Wednesday, 22 June 2016

Spicy Chana Chaat

Iftar manu is considered incomplete without spicy snacks. Try out this spicy Chana Chat, in which crunchy papri is also added.

Ingredients

Chickpeas ½ kg (boiled)
Yogurt ½ kg
Potatoes 2 (boiled and cubed)
Red chilies 6 (whole)
Boondi (tiny gram flour dumplings) 1 cup (soaked)
Tamarind pulp ½ cup
Whole coriander 1 tsp
Cumin seeds 1 tsp
Carom seeds 1 tsp
Green chili paste 1 tbsp
Cumin 2 tsp (roasted)
Salt ½ tsp
Onion as required (chopped)
Tomato as required (cubed)
Green chilies as required (chopped) (use less if you want it mild hot)
Coriander leaves as required (chopped)
Mint leaves as required (chopped)

Cooking Directions
Beat yogurt with cumin, green chili paste and salt.
In a serving bowl spread boiled chickpeas, top with beaten yogurt.
Now top with soaked Boondi and potatoes.
Now spread tamarind pulp, onion, tomatoes, green chilies, coriander leaves and mint leaves on top.
Toast together red chilies, cumin seeds, coriander seeds and carom seeds.
Grind finely and sprinkle on top of chaat.

Friday, 17 June 2016

Southern Style Fried Chicken

Try this amazing recipe and don't forget to share your feedback with us!

Ingredients:
2 chicken drumsticks, skin on
2 chicken thighs, skin on, bone in
3 to 4 cups milk
2 1/4 cups Latif Cooking Oil, for frying
1 tablespoon plus 1 teaspoon salt
3/4 cup all-purpose flour
1 teaspoon cayenne pepper
1 egg, beaten

Directions:
In a medium pan, place chicken and cover with milk. Cover with plastic wrap and refrigerate for 2 hours to overnight. This helps tenderize the meat, but is optional

In a large saucepan over a medium-high heat, using tongs, transfer chicken into pot, then pour in the milk. Bring milk to a boil, then reduce heat to medium-low allowing to simmer until the chicken is cooked through entirely, about 20 minutes. Remove the chicken from the milk, and place on a rack to cool. Allow them to sit until warm about 15 minutes, and then pat dry using a kitchen towel.

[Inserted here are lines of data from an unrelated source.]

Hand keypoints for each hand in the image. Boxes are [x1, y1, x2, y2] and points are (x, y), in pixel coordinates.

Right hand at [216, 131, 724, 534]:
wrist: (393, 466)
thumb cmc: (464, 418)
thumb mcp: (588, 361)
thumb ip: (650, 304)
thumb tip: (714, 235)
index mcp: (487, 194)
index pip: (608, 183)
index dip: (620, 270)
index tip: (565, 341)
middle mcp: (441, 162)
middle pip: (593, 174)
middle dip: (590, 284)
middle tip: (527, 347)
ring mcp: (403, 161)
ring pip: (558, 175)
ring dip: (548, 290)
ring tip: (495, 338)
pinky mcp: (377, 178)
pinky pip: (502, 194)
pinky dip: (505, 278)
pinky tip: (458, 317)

Heat Latif Cooking Oil in oven over high heat just until it's nearly at the smoking point around 325 degrees F.

In a large zip-lock bag, add salt, flour, cayenne pepper, shake to combine.

In a medium bowl, beat 1 egg.

Place each piece of chicken, 1 at a time, in the bag and shake to coat the chicken. Then dip chicken into the egg to coat. Place the chicken back into the flour to coat for a second time. Repeat this method on remaining 3 pieces of chicken.

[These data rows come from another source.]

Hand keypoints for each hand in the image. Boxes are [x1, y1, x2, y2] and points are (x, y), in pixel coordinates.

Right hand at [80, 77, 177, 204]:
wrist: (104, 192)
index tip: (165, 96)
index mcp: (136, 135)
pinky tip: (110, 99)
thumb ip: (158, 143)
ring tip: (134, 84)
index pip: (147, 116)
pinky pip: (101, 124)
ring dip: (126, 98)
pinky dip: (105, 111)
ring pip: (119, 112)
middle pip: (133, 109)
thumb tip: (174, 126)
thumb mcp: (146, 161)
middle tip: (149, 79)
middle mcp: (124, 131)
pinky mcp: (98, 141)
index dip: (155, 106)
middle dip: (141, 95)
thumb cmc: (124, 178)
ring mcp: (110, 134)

Gently drop each piece of chicken into hot oil, allowing the skin to crisp and turn golden brown in color, about 1 minute per side. Remove from the oil and transfer to a paper towel lined plate. Serve immediately.

Tuesday, 14 June 2016

Lemon Water Recipe

In this summer when you are also fasting, you need some refreshing drinks like lemon water in your iftar time as it can help you to recover your energy and make you fit. Just try it out!

Ingredients: 

Lemon juice 4 tbsp
Water ½ liter
Salt 1 pinch

Method:

Mix all the ingredients and add some ice to enjoy lemon water!


Thursday, 2 June 2016

Mini Cauliflower Pizzas

Cauliflowers just got tastier! Have you tried this yet?

INGREDIENTS
1 large head cauliflower (about 4 cups shredded)
2 large eggs
3 cups shredded mozzarella cheese
1 teaspoon dried oregano
1 teaspoon dried basil
2 teaspoons garlic powder
1 cup pizza sauce
12 fresh basil leaves
1 tomato, sliced into 12 rounds
1/4 cup finely shredded Parmesan cheese

DIRECTIONS
Using a box grater or a food processor, shred cauliflower into crumbles. Reserve 4 cups; store the remainder in the fridge or freezer for future pizzas.
Cook cauliflower in microwave in a large microwave-safe bowl for 8 minutes. Allow to cool 10 minutes.
Add eggs, 2 cups shredded mozzarella cheese, oregano, basil and garlic powder and stir to combine. Preheat oven to 450°F.
Lightly grease 2 baking sheets (or pizza pans); divide mixture into 12 balls. Place balls on sheets and pat each into a thin round about 4 inches wide. Bake in oven 15 minutes until golden brown (the edges might be charred; this is OK).
Remove sheets from oven and heat broiler. Top each mini crust with pizza sauce, basil leaves, remaining mozzarella and Parmesan cheeses and tomato slices.
Broil pizzas until cheese is melted and tomatoes are slightly roasted, about 5 minutes. Remove from oven and let cool 5 minutes before serving.